# Parent sleeping with child



## BeachGuy

My wife has slept with my now 10 y/o daughter for a long time. As long as I can remember actually. It started with the daughter coming to our room and getting her a couple times during the night. Wife would go lay down with her for a bit, then come back to bed. In the past 2 years, it's turned in to her just sleeping in the bed with her all night, every night. She (wife) will come to bed, then daughter comes and gets her shortly after and they both go get in a single bed and sleep the rest of the night.

I used to think it was harmless but now I see the effects. My daughter is insecure and very fearful of being alone. She's constantly asking me about burglars and bad people. The one time I talked to her recently about divorce, she immediately got teary-eyed and said "But then who would protect us???"

I don't know how to get wife to stop doing this. I'm ready to threaten her with some childish punishment if she doesn't stop, like taking her car keys. Which of course sounds absurd. But she (wife) is very immature. She goes through life seeing the world as a child would. The kids are her entire life. She waits on them hand and foot, doesn't make them do much at all, etc.
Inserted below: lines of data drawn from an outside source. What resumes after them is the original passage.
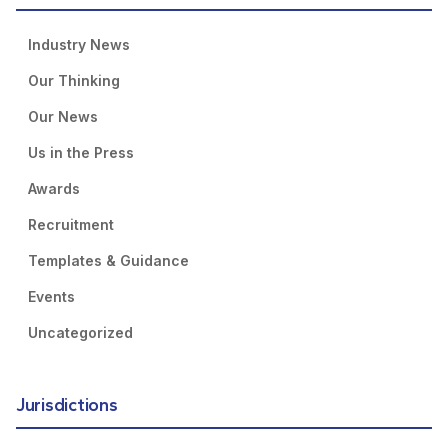
Industry News
Our Thinking
Our News
Us in the Press
Awards
Recruitment
Templates & Guidance
Events
Uncategorized
Jurisdictions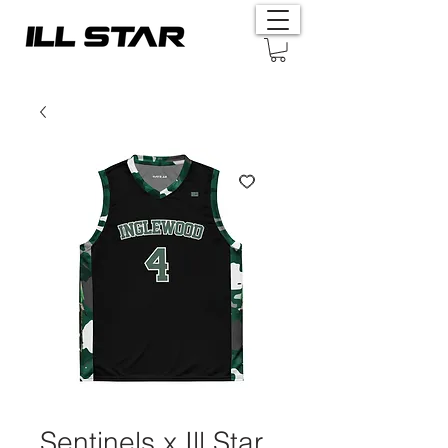
Sentinels x Ill Star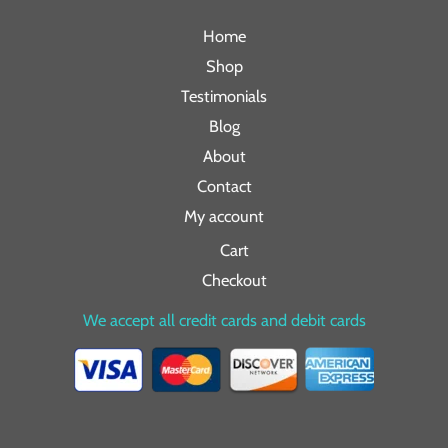
Home
Shop
Testimonials
Blog
About
Contact
My account
Cart
Checkout
We accept all credit cards and debit cards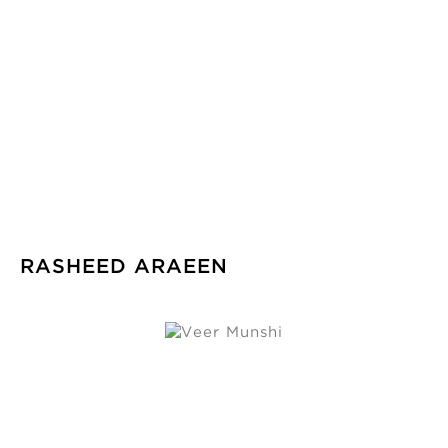
RASHEED ARAEEN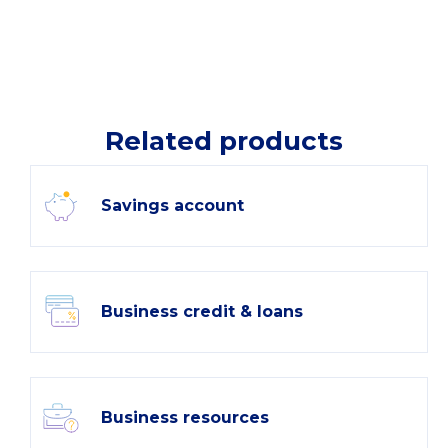
Related products
Savings account
Business credit & loans
Business resources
Apparently sleeping with our daughter helps fulfill her desire to be wanted and needed. Of course the perfect answer is she should be focusing on us and our marriage instead of getting this need met through our kids, but that's hopeless.

So how do I get her to stop? Even the counselor we both see individually has told her she shouldn't be doing this. We have a second, older daughter who my wife never slept with.


----------



## hotdogs

Have you tried telling your wife that this is pulling you farther away from her? That you no longer feel close to her? 10 years old is excessive and this is coming from a mother who co-slept with all of her children until age 5 and still does. I know that we are trying ourselves to get the smaller children into their own beds because of this reason.

Last night my husband told me that because of my consistent bad mood he is pulling farther away from me every day. This was a huge wake up call because he's never said that before. Maybe it will shock your wife as well. Honestly there's nothing worse in my opinion. I never want my husband pulling away from me.


----------



## BeachGuy

hotdogs said:


> Have you tried telling your wife that this is pulling you farther away from her? That you no longer feel close to her? 10 years old is excessive and this is coming from a mother who co-slept with all of her children until age 5 and still does. I know that we are trying ourselves to get the smaller children into their own beds because of this reason.
> 
> Last night my husband told me that because of my consistent bad mood he is pulling farther away from me every day. This was a huge wake up call because he's never said that before. Maybe it will shock your wife as well. Honestly there's nothing worse in my opinion. I never want my husband pulling away from me.


I don't think that'd work in my case since our marriage is all but over. In fact, I think it'd have the opposite effect. If she thought I was pulling away further (if that's even possible), she'd feel even more of a need to sleep with our daughter.


----------